I am inspired and amazed by others who can create or modify a piece of music with seemingly little effort.  My son is one of those people.  He uses printed music but doesn’t rely on it the way I do.  He took guitar lessons for three years and has taught himself to play the ukulele and piano too.  Handed a mandolin and a chord book he was able to play a simple song in only a few minutes.  Knowing that I have grown tired of the materialism of Christmas he decided to play a song for me instead of buying me a gift this year.  He chose to learn “The Gift”; a Garth Brooks song he knew was one of my favourites.  It was a song that he was not familiar with and had no sheet music for but he listened to a recorded version of the song until he had learned the basic melody and then he added bits and pieces to create his own arrangement.  It was beautiful.
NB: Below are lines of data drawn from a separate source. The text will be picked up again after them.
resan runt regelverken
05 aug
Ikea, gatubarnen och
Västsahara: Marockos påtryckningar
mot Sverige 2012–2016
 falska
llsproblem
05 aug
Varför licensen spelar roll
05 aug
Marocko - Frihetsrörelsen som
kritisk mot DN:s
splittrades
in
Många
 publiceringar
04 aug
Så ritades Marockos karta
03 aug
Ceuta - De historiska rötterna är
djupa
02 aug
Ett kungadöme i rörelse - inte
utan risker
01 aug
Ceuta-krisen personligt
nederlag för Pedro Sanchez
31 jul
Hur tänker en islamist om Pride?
I’m not sure if his musical abilities are a result of any special musical intelligence.  As a young child he showed no more musical interest or aptitude than any other child I knew.  However, I do believe that his musical skills flourished as a result of his intrinsic motivation to learn and the methods that were used to teach him.  He was not taught through drills and lessons that focus on right and wrong – play it the way it is written or you’ll fail the test.  But rather, have fun, make it up as you go along, try something different, experiment….play with it.

There is always music in my childcare home.  There are many instruments available for the children to use.  Sometimes there is a CD played quietly in the background – the genre varies greatly.  The children sing, dance and create music freely throughout the day. Some days are really loud and others may not describe it as music.  Sometimes there are impromptu jam sessions and the children try really hard to collaborate and cooperate.  We’ve had a few child initiated episodes of ‘Daycare Idol’ but our musical goals are always the same — be creative and have fun.  Our music is as individual as we are.

Rhythm in the Yard

I am constantly evaluating the learning environment as I observe the children at play.  I make notes of things I’d like to add, remove or modify.  Sometimes I can make the necessary changes easily, other times they take longer.

Bringing elements of music and rhythm to the outdoor play space has been one of my goals.  It started a few years ago when my husband ‘rescued’ two large barrels made of heavy cardboard with a tin base.  We lay these barrels on the deck and the children used them as animal dens, train sheds or other type of shelter that suited their interests.

When not in use these barrels were stored upside down in a sheltered area on the side of the deck to prolong their life.  It was here that it began when one of the children discovered the sound that could be made when they banged on the tin end of the barrel.

Over time the cardboard barrels disintegrated but we kept the end caps – painted them, and attached them to the fence.  Playing these ‘drums’ has been a favourite activity for the children.

Since then I have added some other outdoor sound items like the wind chimes and the windmill which when the wind is right makes a unique sound as it flaps against the cedars.

The children have been busy creating instruments of their own.  With sticks, pails, tubes and more the combinations are as endless as their imaginations.

I was particularly impressed when they experimented with adding various amounts of gravel to this flexible tube and adjusted the placement to achieve an assortment of  different sounds.

One thing is certain – the yard is never quiet.